▸ **Required action**
Would you give the number of lines in the entries that contain the word "Silkscreen"? Nothing else is needed.
** Data to process follows **
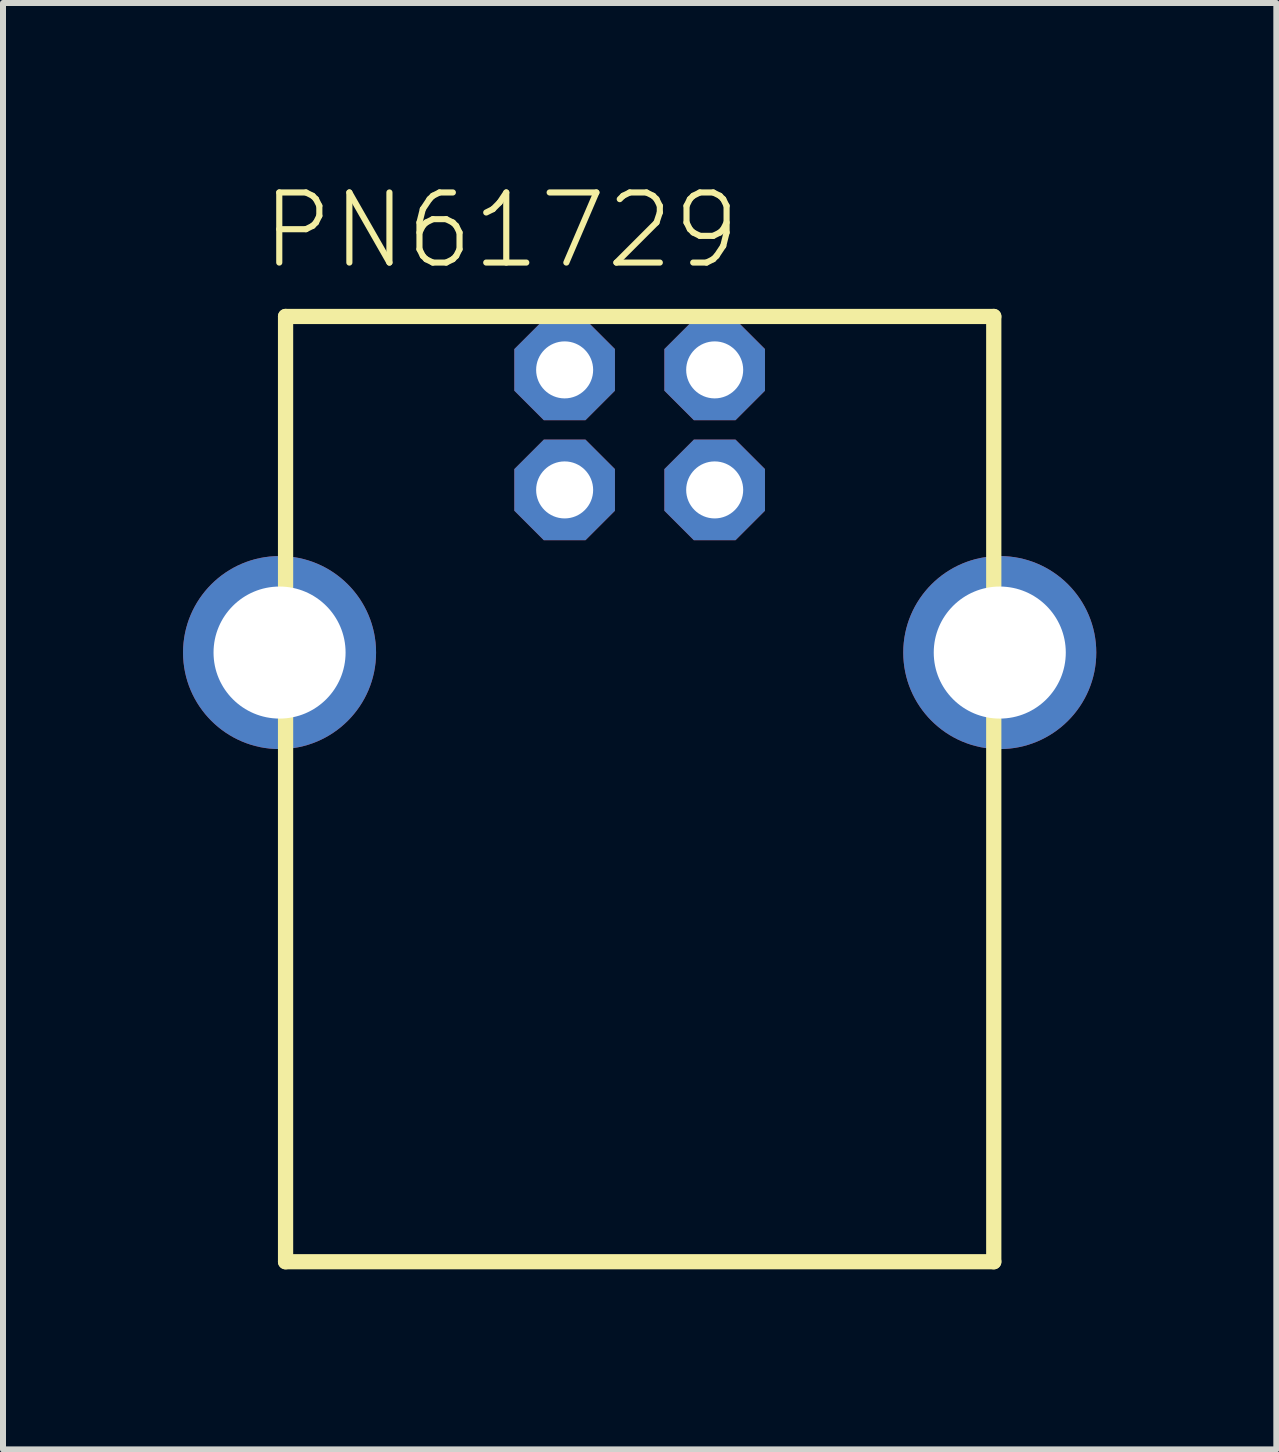
<source format=kicad_pcb>
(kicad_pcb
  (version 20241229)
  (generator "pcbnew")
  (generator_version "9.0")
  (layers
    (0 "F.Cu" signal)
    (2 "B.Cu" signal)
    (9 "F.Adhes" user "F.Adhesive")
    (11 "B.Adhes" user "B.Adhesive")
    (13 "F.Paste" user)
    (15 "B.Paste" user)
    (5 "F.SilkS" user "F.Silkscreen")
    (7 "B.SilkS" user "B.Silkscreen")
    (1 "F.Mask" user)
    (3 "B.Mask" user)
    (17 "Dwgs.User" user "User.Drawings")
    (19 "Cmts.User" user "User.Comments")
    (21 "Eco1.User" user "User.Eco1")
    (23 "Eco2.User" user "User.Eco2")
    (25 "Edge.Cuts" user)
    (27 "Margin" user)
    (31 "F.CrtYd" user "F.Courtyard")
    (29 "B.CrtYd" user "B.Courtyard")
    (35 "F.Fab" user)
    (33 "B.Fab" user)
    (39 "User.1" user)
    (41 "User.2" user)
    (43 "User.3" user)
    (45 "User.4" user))
  (footprint "PN61729"
    (layer "F.Cu")
    (at 7.608 7.823)
    (property "Reference" "PN61729" (at -6.35 -6.35 0) (layer "F.SilkS") (effects (font (size 1.168 1.168) (thickness 0.102)) (justify left bottom)))
    (fp_line (start -5.9 -5.6) (end -5.9 10.15) (stroke (width 0.254) (type solid)) (layer "F.SilkS"))
    (fp_line (start -5.9 10.15) (end 5.9 10.15) (stroke (width 0.254) (type solid)) (layer "F.SilkS"))
    (fp_line (start 5.9 -5.6) (end -5.9 -5.6) (stroke (width 0.254) (type solid)) (layer "F.SilkS"))
    (fp_line (start 5.9 10.15) (end 5.9 -5.6) (stroke (width 0.254) (type solid)) (layer "F.SilkS"))
    (pad "1" thru_hole roundrect (at 1.25 -4.71) (size 1.676 1.676) (drill 0.95) (layers "*.Cu" "*.Mask") (roundrect_rratio 0.25) (chamfer_ratio 0.293) (chamfer top_left top_right bottom_left bottom_right))
    (pad "2" thru_hole roundrect (at -1.25 -4.71) (size 1.676 1.676) (drill 0.95) (layers "*.Cu" "*.Mask") (roundrect_rratio 0.25) (chamfer_ratio 0.293) (chamfer top_left top_right bottom_left bottom_right))
    (pad "3" thru_hole roundrect (at -1.25 -2.71) (size 1.676 1.676) (drill 0.95) (layers "*.Cu" "*.Mask") (roundrect_rratio 0.25) (chamfer_ratio 0.293) (chamfer top_left top_right bottom_left bottom_right))
    (pad "4" thru_hole roundrect (at 1.25 -2.71) (size 1.676 1.676) (drill 0.95) (layers "*.Cu" "*.Mask") (roundrect_rratio 0.25) (chamfer_ratio 0.293) (chamfer top_left top_right bottom_left bottom_right))
    (pad "P$1" thru_hole circle (at -6 0) (size 3.216 3.216) (drill 2.2) (layers "*.Cu" "*.Mask"))
    (pad "P$2" thru_hole circle (at 6 0) (size 3.216 3.216) (drill 2.2) (layers "*.Cu" "*.Mask")))
  (gr_rect
    (start -3 -3)
    (end 18.216 21.1)
    (stroke (width 0.1) (type default))
    (fill no)
    (layer "Edge.Cuts")))
</source>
** End of Data to process **
▸ **Solved problem**
2